Thanks to the abundant virtue of my forbearers, I grew up in total ease and comfort.  However, after I began to serve our Divine Parent as a Konko minister, I encountered what I perceived as insurmountable obstacles and felt tremendously desperate, sad and frustrated.  My grandfather’s words that lay dormant in my heart were resuscitated and I unconsciously uttered, “C’mon…c’mon…c’mon…  To practice faith means to endure unbearable things.”  I said these words to myself, probably because I was sure that if I gave up, all I had said to my congregation about faith would be nothing but lies.  I thought to myself, “If I were a regular person and did not practice faith in Kami, it might be OK if I give up and threw everything away.  However, I am practicing faith in our Divine Parent, and I should know that these events are being brought to me as Kami’s divine arrangements.  This means I should be able to endure and overcome such events.  When I am able to do so, it confirms that I truly practice faith in Kami.  To endure means to withstand what is seems unbearable, and to practice faith means to endure things that appear insurmountable.”  Reciting these phrases in my heart over and over again, I was allowed to overcome that enormous hump lying ahead of me.  I was allowed to get over that hump and be totally and spiritually present when our church commemorated its 100th anniversary.

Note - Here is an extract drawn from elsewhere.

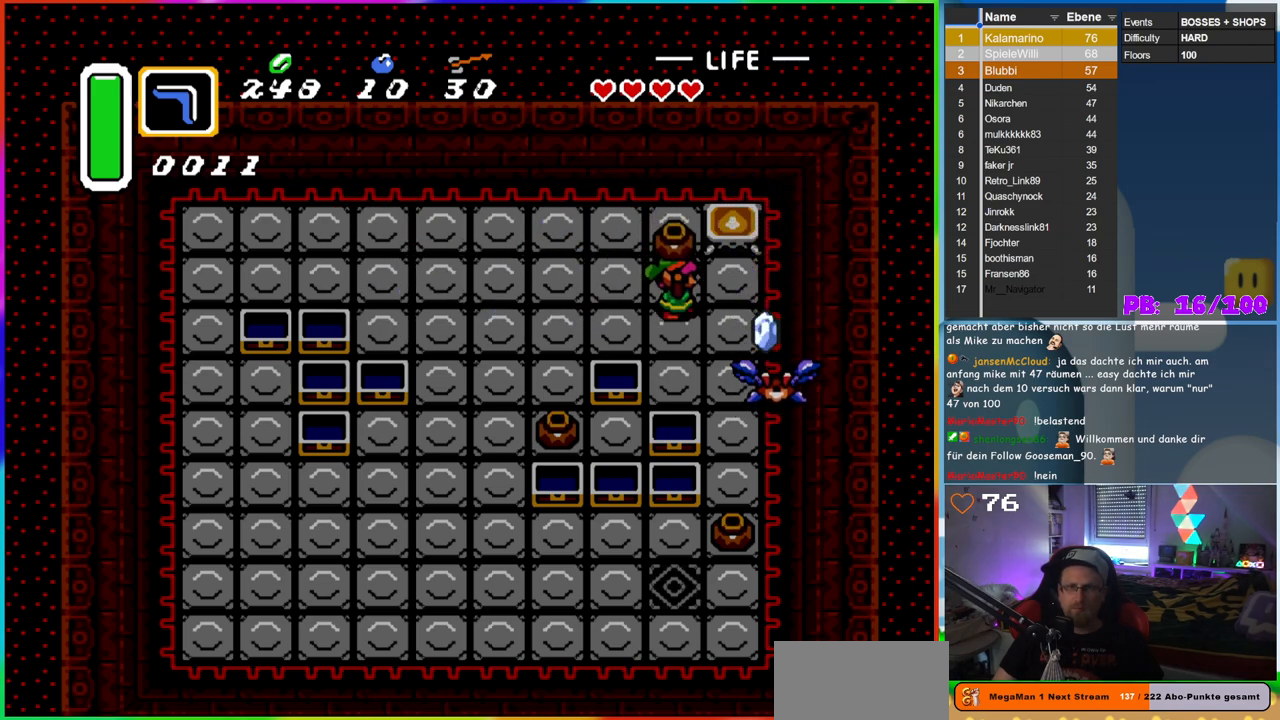
{"buttons": ["DPAD_LEFT"], "events": [[267, "DPAD_DOWN", "down"], [300, "A", "down"], [300, "DPAD_RIGHT", "up"], [333, "DPAD_LEFT", "down"], [367, "DPAD_DOWN", "up"], [400, "A", "up"]]}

What I am thinking about now is that I should never allow the grand blessings I received at the time of the 100th anniversary go down the drain.  We may at times minimize that which guards our faith or become distracted especially after we have realized blessings from Kami. We can also become inattentive towards maintaining an earnest faith in our Divine Parent.  When we are in a situation where it appears that no divine blessings are in sight, we should always remember that it is an indication that our next blessings are simply being formed and are forthcoming.

We should cherish our spiritual custom of thanking, apologizing and praying to Kami. We should cherish receiving Konko Daijin’s teachings, trying to reform the way we are, and being careful not to overreact to joyful or sad events. We should cherish being able to address the very things that lay ahead of us with Kami, and do so at each passing second of each day and month.  If we succeed, we will surely be able to realize Kami’s blessings at every moment without interruptions.

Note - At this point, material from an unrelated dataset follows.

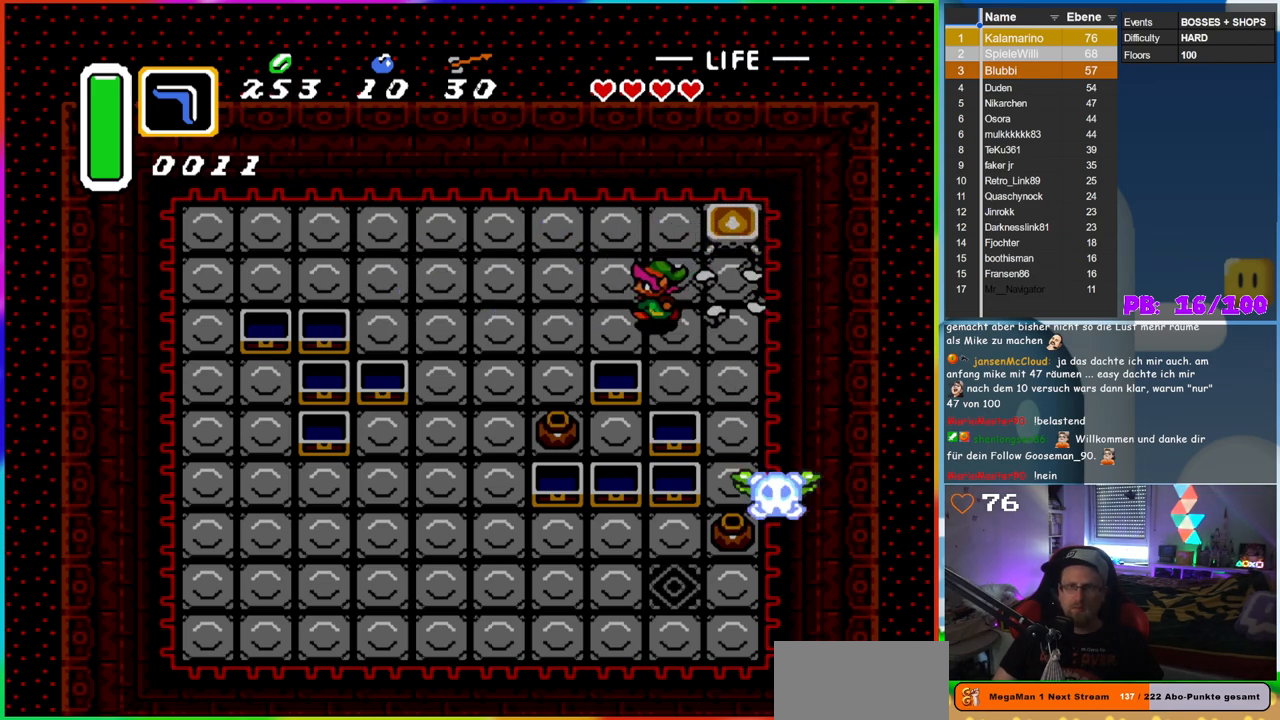
{"buttons": ["DPAD_DOWN", "DPAD_RIGHT"], "events": [[117, "DPAD_DOWN", "down"], [150, "DPAD_LEFT", "up"], [183, "DPAD_RIGHT", "down"], [267, "DPAD_DOWN", "up"], [400, "DPAD_DOWN", "down"]]}
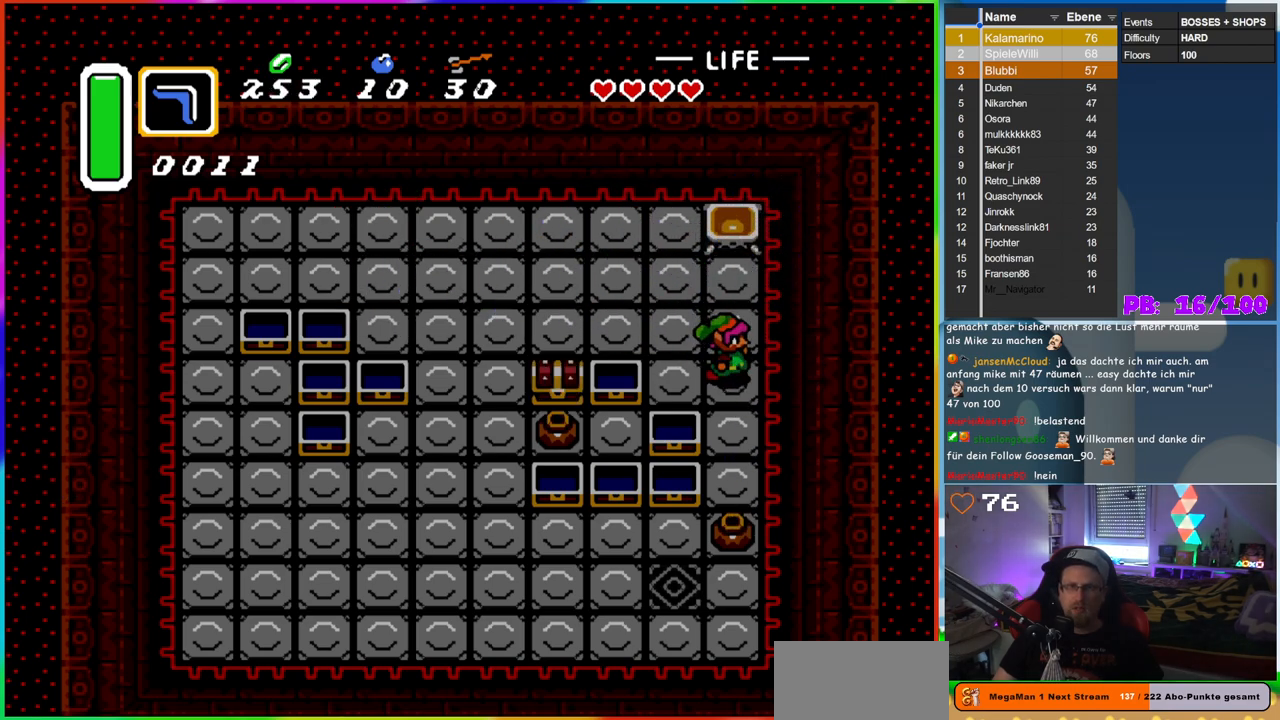
{"buttons": ["DPAD_DOWN"], "events": [[100, "DPAD_RIGHT", "up"]]}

It usually takes me twice or even three times longer to complete whatever I do compared to others and thus I often consider myself a not-so-useful individual.  For this reason, I am also fully aware that Kami is incredibly patient with me, and I am apologetic to our Divine Parent for this.  Since I cannot make dramatic changes in myself overnight, I seek to perform each task as sincerely and wholeheartedly as possible, as a means to thank Kami, the Divine Parent of the Universe.